FERC declined to suggest any minimum transfer capability requirements to Congress in a legally required report released Feb. 25.
The report was a required follow-up from the commission on NERC’s Interregional Transfer Capability Study, which found shipping power between some regions produces significant benefits. (See NERC Releases Final ITCS Draft Installments.)
“Increasing interregional transfer capability can be a potent tool in addressing reliability issues and warrants further examination,” FERC Chair Laura Swett said in a statement. “However, it is crucial to recognize that this measure is not a cure-all solution and should be considered in conjunction with potential economic impacts and other reliability strategies.”
FERC staff declined to make any suggestions for changes to the law in response to the study. The report notes that while transfer capacity has benefits, they come about only if the region on the other end of the line has excess generation.
“If neighboring regions lack resources, additional transfer capability will provide limited help because there is not enough surplus energy to share,” the paper says. “These results suggest that using a heuristic approach to establish interregional transfer capability requirements — such as setting a target to achieve interregional transfer capability to match a fixed percent of peak load or historical outages — can inaccurately value interregional transfer capability compared to an approach that accounts for the complexity of the transmission system. As is true with setting a planning reserve margin, an intuitive or informal approach is unlikely to set the right target compared to a more systematic approach that includes thorough analysis to support decision-making.”
The study analyzed how electricity moves across regions and identified opportunities to improve links between regions. It found ERCOT would benefit from plugging into the rest of the bulk power system, with up to 14,100 MW of interconnection suggested, and it also found increasing links between many regions in the Eastern Interconnection could produce significant benefits.
But the report also notes that forecasted deficiencies could be fixed with local generation development, demand response or simply by accepting more reliability risk during extreme weather events.
Many commenters on the study were not opposed to the idea of increasing interregional transfer capability, but another common theme was that the study is not a transmission planning document.
“According to the Niskanen Center, although the ITC Study combines historical and synthetic load to capture hourly variability, the United States is no longer experiencing a steady load growth as it did in the past decade, but rather accelerating load growth, and as a result the ITC Study results are already outdated,” FERC’s report says.
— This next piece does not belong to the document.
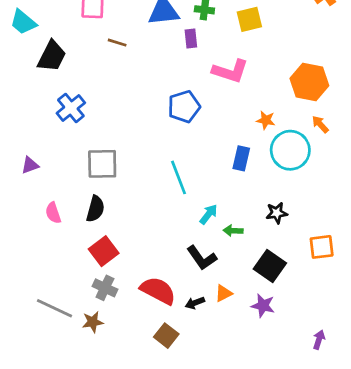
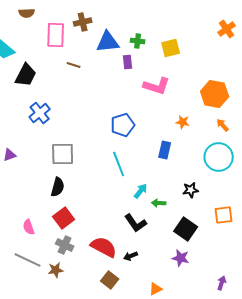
blue pentagon: (184, 107) -> (123, 125), moved
cyan circle: (290, 150) -> (219, 157), moved
pink semicircle: (53, 213) -> (29, 227), moved
orange triangle: (223, 293) -> (156, 289), moved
NERC’s initial study said that 35,000 MW of additional interregional transfer capacity would cut projected energy deficiencies and improve reliability, said Christina Hayes, executive director of Americans for a Clean Energy Grid.
“FERC’s staff report to Congress today stops short of translating those findings into meaningful statutory recommendations — despite mounting reliability pressures and accelerating electricity demand since the study was completed,” she added.
Failing to act decisively on transmission will undermine grid reliability, Hayes said, and Congress must include transmission in any permitting reform legislation.